I believe prices for cannabis haven’t changed much. The variety of ways to ingest have increased however. Everything from cookies to candy, oils, hash etc etc. The taxes imposed on cannabis products have resulted in similar prices as pre-legalisation. The crime rate has still dropped. Your average pot smoker doesn’t do break and enters, muggings or corner store hold-ups to get money for pot. Another interesting stat is the drop in alcohol related offences. Seems a number of people have chosen to smoke rather than drink, now that they don’t have the risk of criminality hanging over their heads.
This article was presented to you by EA Games!
You basically got bullied, if you didnt comply youd get your ass served to you. Alcohol is legal yet they harass people about weed or other drugs. People are forced to buy poor quality shit of the street cause of some retartdes in power.
Ummmmm?
That was a joke there. But seriously, the dog clearly didn’t know its nose from its arse!
Reminds me of Clover Moore calling for a ban on sniffer dogs because they picked out two people with drugs on them who claimed “it wasn’t mine”
http://www.smh.com.au/articles/2004/07/09/1089000328462.html?from=storylhs
We have to remember that working with dogs has 2 “issues”
1 – their nose is something like 10,000 times better than ours so they can pick up even trace amounts
2 – they’re not smart enough to discriminate between someone carrying an ounce of weed and someone who has accidentally stepped on a joint.
So I don’t think it’s the dog that is the issue. I think it’s a typical government solution – go after the smallest fish in the pond in the hope of using that to catch a bigger one later on.
From the picture they do not look at all like seeds, more like some form of LSD. I’m surprised the cops let you go so easily, despite your known innocence.
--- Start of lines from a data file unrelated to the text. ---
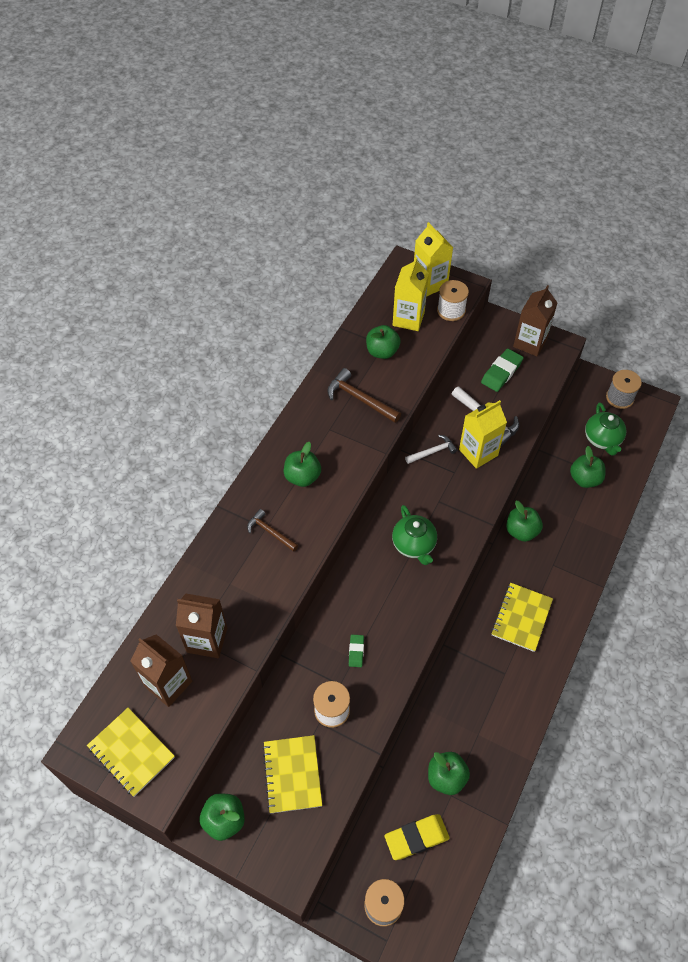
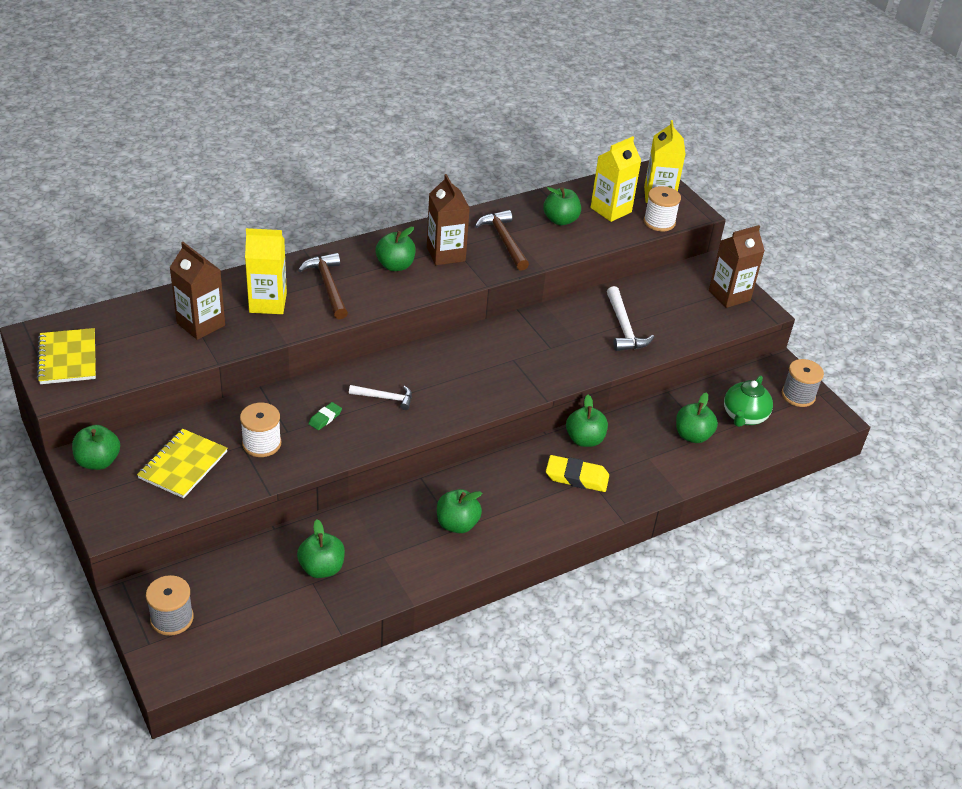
camera: 30 degrees right, 15 degrees down
(168, 684) = (141, 334): brown carton -> brown carton (446, 254)
(270, 532) = (328, 286): brown hammer -> brown hammer, size x1.53
(414, 545) = (456, 377): green teapot -> none
(416, 838) = (250, 592): yellow eraser -> yellow eraser (576, 477)
(433, 452) = (545, 324): white hammer -> white hammer (385, 398)
(478, 452) = (589, 345): yellow carton -> yellow carton (268, 303)
(501, 372) = (676, 302): green eraser -> none
(502, 668) = (457, 524): none -> green apple
(521, 618) = (516, 499): yellow notebook -> none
Despite the comments above about them wasting time, and “using your right to remain silent”. At the end of the day they are doing their job, just like you go into the lifehacker office and post articles about the police searching you for a job.
No, a lot of those cops are young and it is a power trip.
Getting stopped, and then a cop taking their time for triple check your train ticket and student ID isn’t “doing a job” its “I’ve got a position of authority and you can’t do anything until I say so”.
But don’t you feel safer now? Because you are. It’s about public safety, and keeping evil people off the street. SAFE!
The whole sniffer dog thing is a complete waste of time, money and resources. I’m too lazy to look up the stats but their pretty much ineffective at catching anyone but casual users, and despite the overwhelming evidence they persist with it. This kind of practice is too common and draconian for a country like Australia.
The smart thing for drug dealers to do would be to lace the train & bus seats with cannabis & meth, etc. (then dispose of any they were carrying) so the sniffer dogs made so many false positives as to prove useless as an aid to detection.
You never know, one day they’ll stop some guy at a train station with 6 kilos of heroin and give justification for the cost of running the dog program, and all those people they busted carrying a ‘fiddy’ bag or a point of whizz. Of course, the chances of someone being busted at a train station with huge amounts of drugs *ever*, is very, very slim.